------ Input data
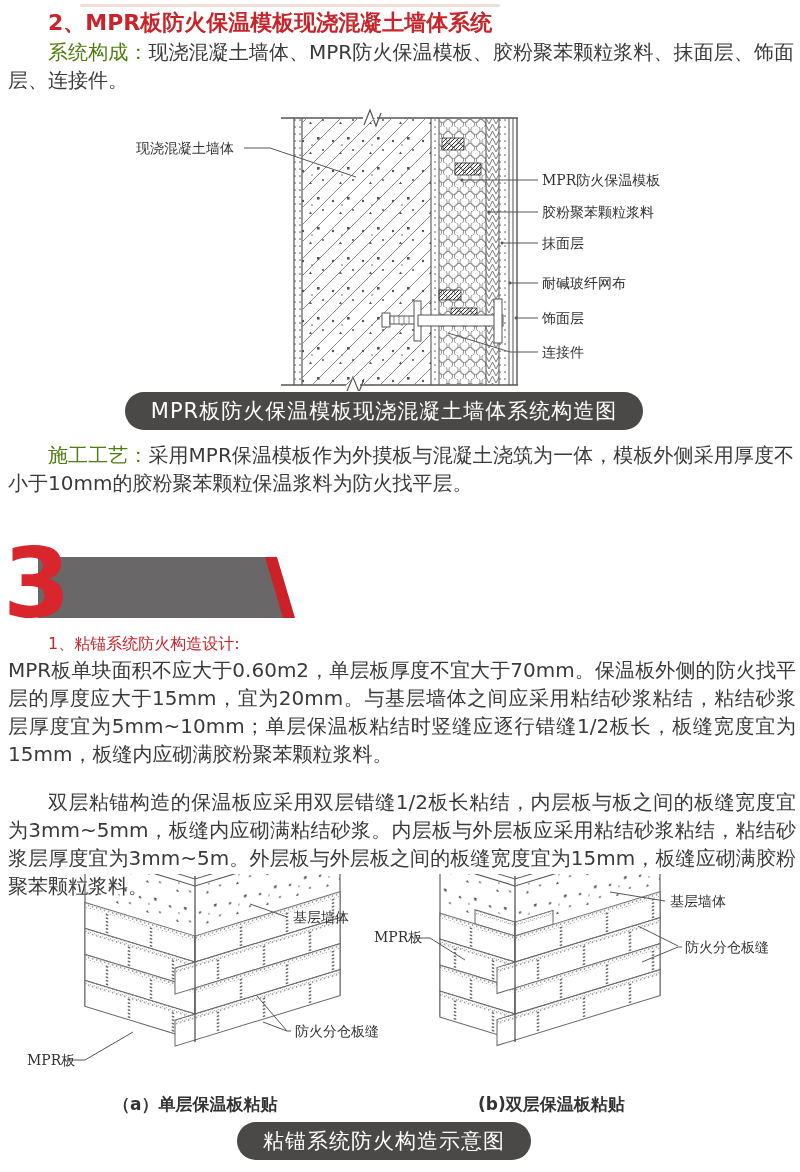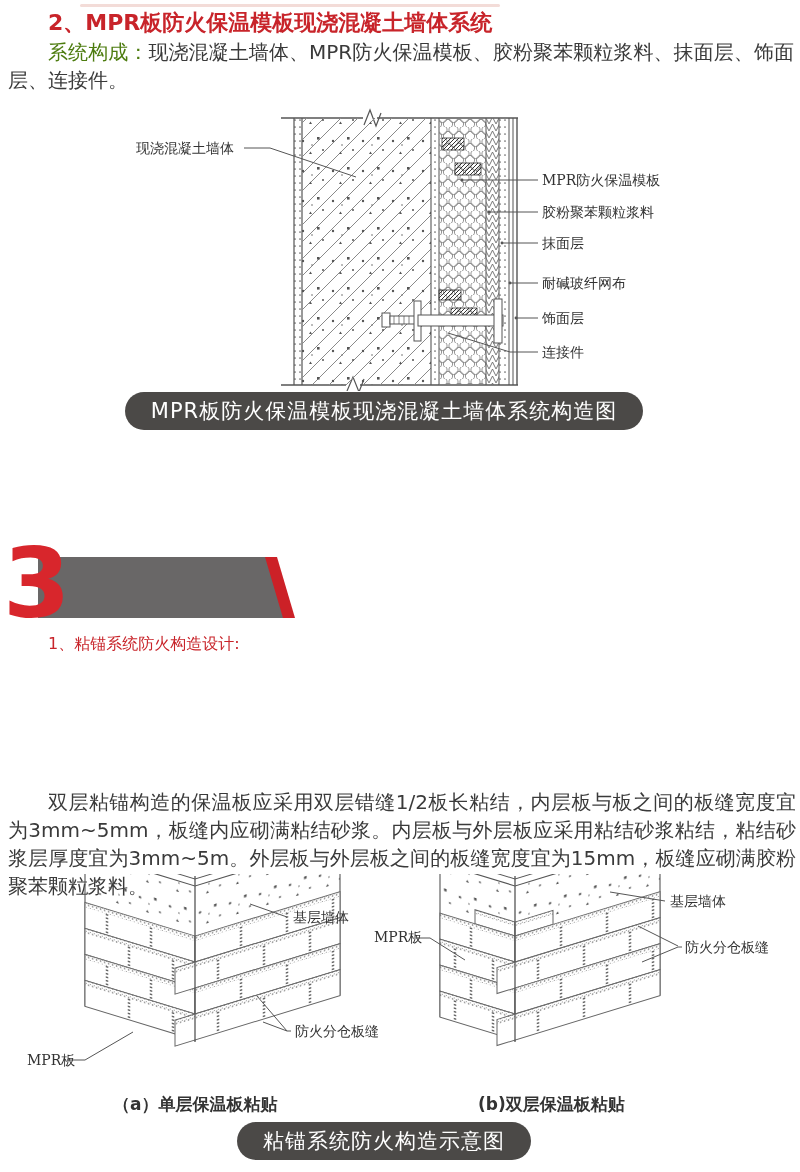--- a/index.html
+++ b/index.html
@@ -140,29 +140,33 @@
     <text x="424" y="220" font-size="14">饰面层</text>
 
     <polyline points="330,230 392,249 420,249" fill="none" stroke="#555" stroke-width="1"></polyline>
     <text x="424" y="254" font-size="14">连接件</text>
   </svg>
 
   <div class="pill-wrap" style="top:392px;">
     <div class="pill">MPR板防火保温模板现浇混凝土墙体系统构造图</div>
   </div>
 
+  <div class="para indent" style="left:8px;top:441px;width:786px;">
+    <span class="lead-red">施工工艺：</span><span>采用MPR保温模板作为外摸板与混凝土浇筑为一体，模板外侧采用厚度不小于10mm的胶粉聚苯颗粒保温浆料为防火找平层。</span>
+  </div>
 
   <div class="banner">
     <div class="banner-gray"></div>
     <div class="banner-red-stripe"></div>
     <div class="banner-num">3</div>
   </div>
 
   <div class="h-red">1、粘锚系统防火构造设计:</div>
 
+  <div class="para" style="left:8px;top:656px;width:788px;">MPR板单块面积不应大于0.60m2，单层板厚度不宜大于70mm。保温板外侧的防火找平层的厚度应大于15mm，宜为20mm。与基层墙体之间应采用粘结砂浆粘结，粘结砂浆层厚度宜为5mm~10mm；单层保温板粘结时竖缝应逐行错缝1/2板长，板缝宽度宜为15mm，板缝内应砌满胶粉聚苯颗粒浆料。</div>
 
   <div class="para indent" style="left:8px;top:788px;width:788px;">双层粘锚构造的保温板应采用双层错缝1/2板长粘结，内层板与板之间的板缝宽度宜为3mm~5mm，板缝内应砌满粘结砂浆。内层板与外层板应采用粘结砂浆粘结，粘结砂浆层厚度宜为3mm~5m。外层板与外层板之间的板缝宽度宜为15mm，板缝应砌满胶粉聚苯颗粒浆料。</div>
 
   <svg width="375" height="248" viewBox="0 0 375 248" style="position:absolute;left:25px;top:874px;">
 
     <g transform="translate(170,62) skewY(17)">
       <rect x="-110" y="-50" width="110" height="50" fill="url(#p-specks)"></rect>
       <line x1="-110" y1="-50" x2="0" y2="-50" stroke="#555" stroke-width="1.2"></line>
       <line x1="-110" y1="-57" x2="0" y2="-57" stroke="#555" stroke-width="1"></line>
       <line x1="-110" y1="-57" x2="-110" y2="104" stroke="#555" stroke-width="1.1"></line>

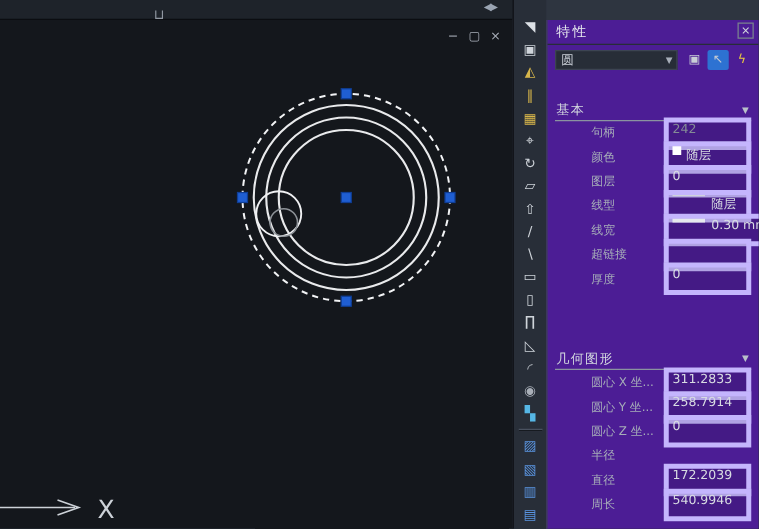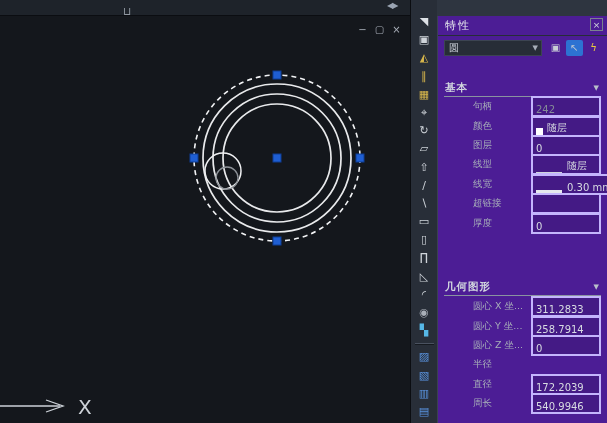--- a/index.html
+++ b/index.html
@@ -31,27 +31,27 @@
     color:#d2d7de;font-size:9px;line-height:12px;text-align:center;cursor:pointer;box-sizing:border-box;}
   #selrow{position:absolute;left:6px;top:23px;right:5px;height:17px;display:flex;align-items:center;}
   #combo{width:98px;height:16px;background:#272d37;border:1px solid #3c4452;box-sizing:border-box;
     display:flex;align-items:center;cursor:pointer;}
   #combo .val{flex:1;font-size:10px;color:#ccd1d9;padding-left:4px;}
   #combo .arr{font-size:7px;color:#a7aeb9;padding-right:3px;}
   #selbtns{margin-left:auto;display:flex;gap:2px;}
   .selbtn{width:17px;height:16px;font-size:10px;line-height:16px;text-align:center;cursor:pointer;border-radius:2px;}
   .selbtn.blue{background:#2d72d2;}
   .sechdr{position:absolute;left:6px;right:6px;height:16px;border-bottom:1px solid #8a93a0;cursor:pointer;}
-  .sechdr .t{position:absolute;left:1px;top:1px;font-size:10.5px;font-weight:bold;color:#d3d8df;letter-spacing:1px;}
+  .sechdr .t{position:absolute;left:1px;top:1px;font-size:10.5px;font-weight:normal;color:#d3d8df;letter-spacing:1px;}
   .sechdr .a{position:absolute;right:2px;top:4px;font-size:7px;color:#b9c0ca;}
   .rows{position:absolute;left:0;right:0;margin-left:28px;}
   .row{display:flex;align-items:center;height:19.4px;padding-left:7px;}
   .row .lbl{width:58px;flex:0 0 auto;font-size:9.5px;color:#a6adb8;white-space:nowrap;overflow:hidden;}
-  .row .valcell{flex:1;margin-right:6px;height:21px;display:flex;align-items:flex-end;
-    background:rgba(0,0,0,0.10);border:2px solid #c4b5fd;box-sizing:border-box;padding-left:3px;cursor:text;}
+  .row .valcell{flex:1;margin-right:6px;height:26px;display:flex;align-items:flex-start;
+    background:rgba(0,0,0,0.10);border:4px solid #c4b5fd;box-sizing:border-box;padding-left:3px;cursor:text;}
   .row .valcell .v{font-size:10px;color:#d8dce2;white-space:nowrap;}
   .row .valcell .v.muted{color:#848b96;}
   .swatch{width:7px;height:7px;margin-right:4px;flex:0 0 auto;}
   .lt-line{width:26px;height:1px;background:#cfd4db;margin-right:5px;flex:0 0 auto;}
   .lw-line{width:26px;height:3px;background:#e6e9ed;margin-right:5px;flex:0 0 auto;}
 </style>
 </head>
 <body>
 
 <div id="app">

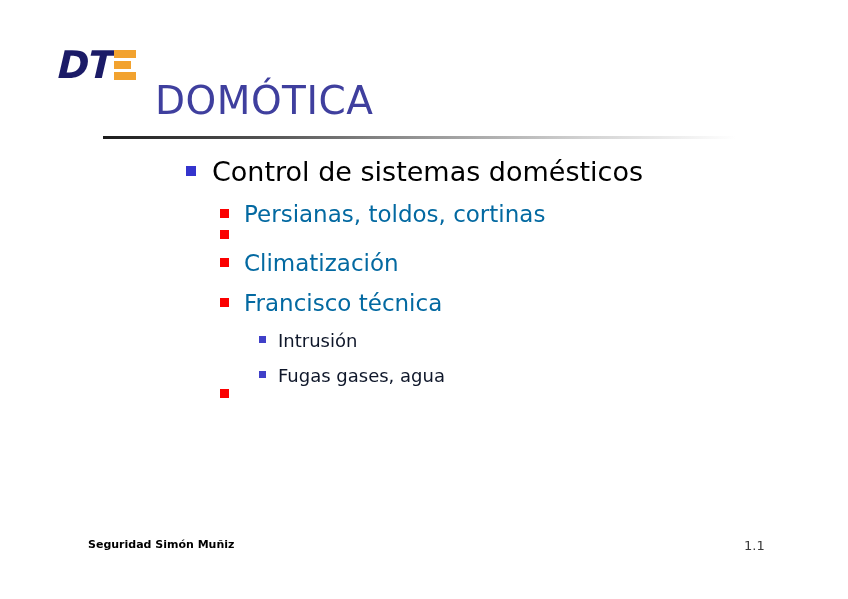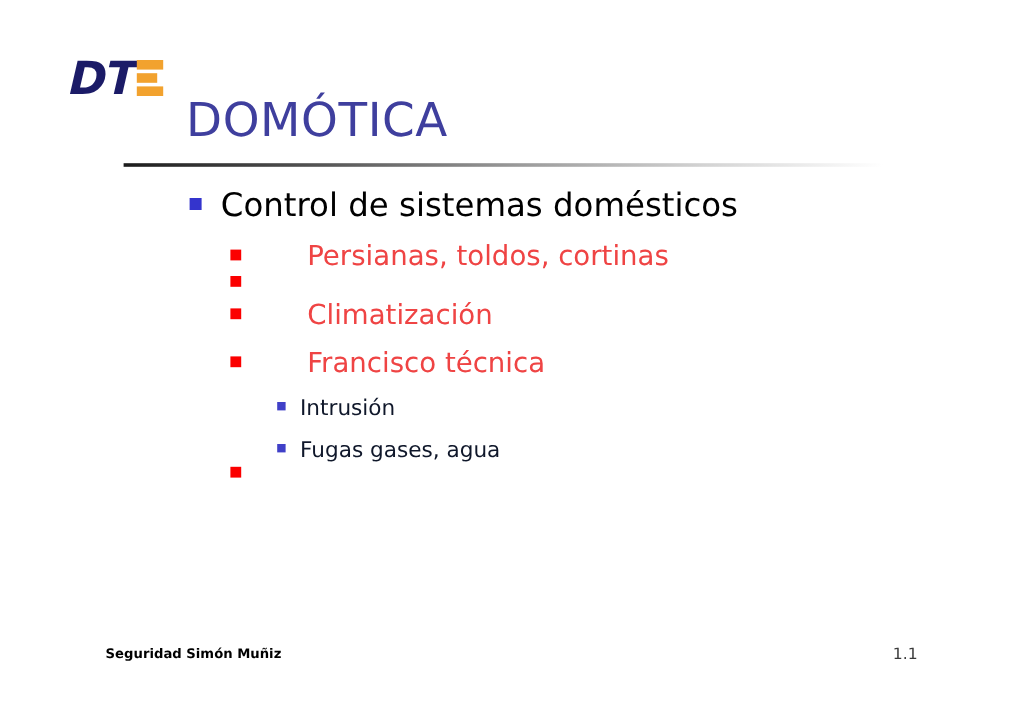--- a/index.html
+++ b/index.html
@@ -85,20 +85,21 @@
     height: 3px;
     background: linear-gradient(to right, #1c1c1c 0%, #555555 26%, #9a9a9a 52%, #d2d2d2 76%, #f4f4f4 94%, #ffffff 100%);
   }
 
   
   .outline {
     position: absolute;
     left: 0;
     top: 152px;
     width: 716px;
+    padding-left: 28px;
   }
   .item {
     display: flex;
     align-items: baseline;
     white-space: nowrap;
   }
   .bullet {
     display: inline-block;
     flex: 0 0 auto;
   }
@@ -130,22 +131,21 @@
     margin-left: 158px;
     font-size: 27px;
     line-height: 40px;
     color: #000000;
     margin-bottom: 2px;
   }
   .lvl2 {
     margin-left: 192px;
     font-size: 23px;
     line-height: 40px;
-    color: #ef4444;
-    gap: 40px;
+    color: #0369a1;
   }
   .lvl3 {
     margin-left: 231px;
     font-size: 18px;
     line-height: 35px;
     color: #0f172a;
   }
   .txt { display: inline-block; }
------------
**Assigned task:** Starting from the line that contains "align-items: baseline;", transcribe each line to the end of the records above. Please add nothing.

**Answer to the problem:**
     align-items: baseline;
     white-space: nowrap;
   }
   .bullet {
     display: inline-block;
     flex: 0 0 auto;
   }
@@ -130,22 +131,21 @@
     margin-left: 158px;
     font-size: 27px;
     line-height: 40px;
     color: #000000;
     margin-bottom: 2px;
   }
   .lvl2 {
     margin-left: 192px;
     font-size: 23px;
     line-height: 40px;
-    color: #ef4444;
-    gap: 40px;
+    color: #0369a1;
   }
   .lvl3 {
     margin-left: 231px;
     font-size: 18px;
     line-height: 35px;
     color: #0f172a;
   }
   .txt { display: inline-block; }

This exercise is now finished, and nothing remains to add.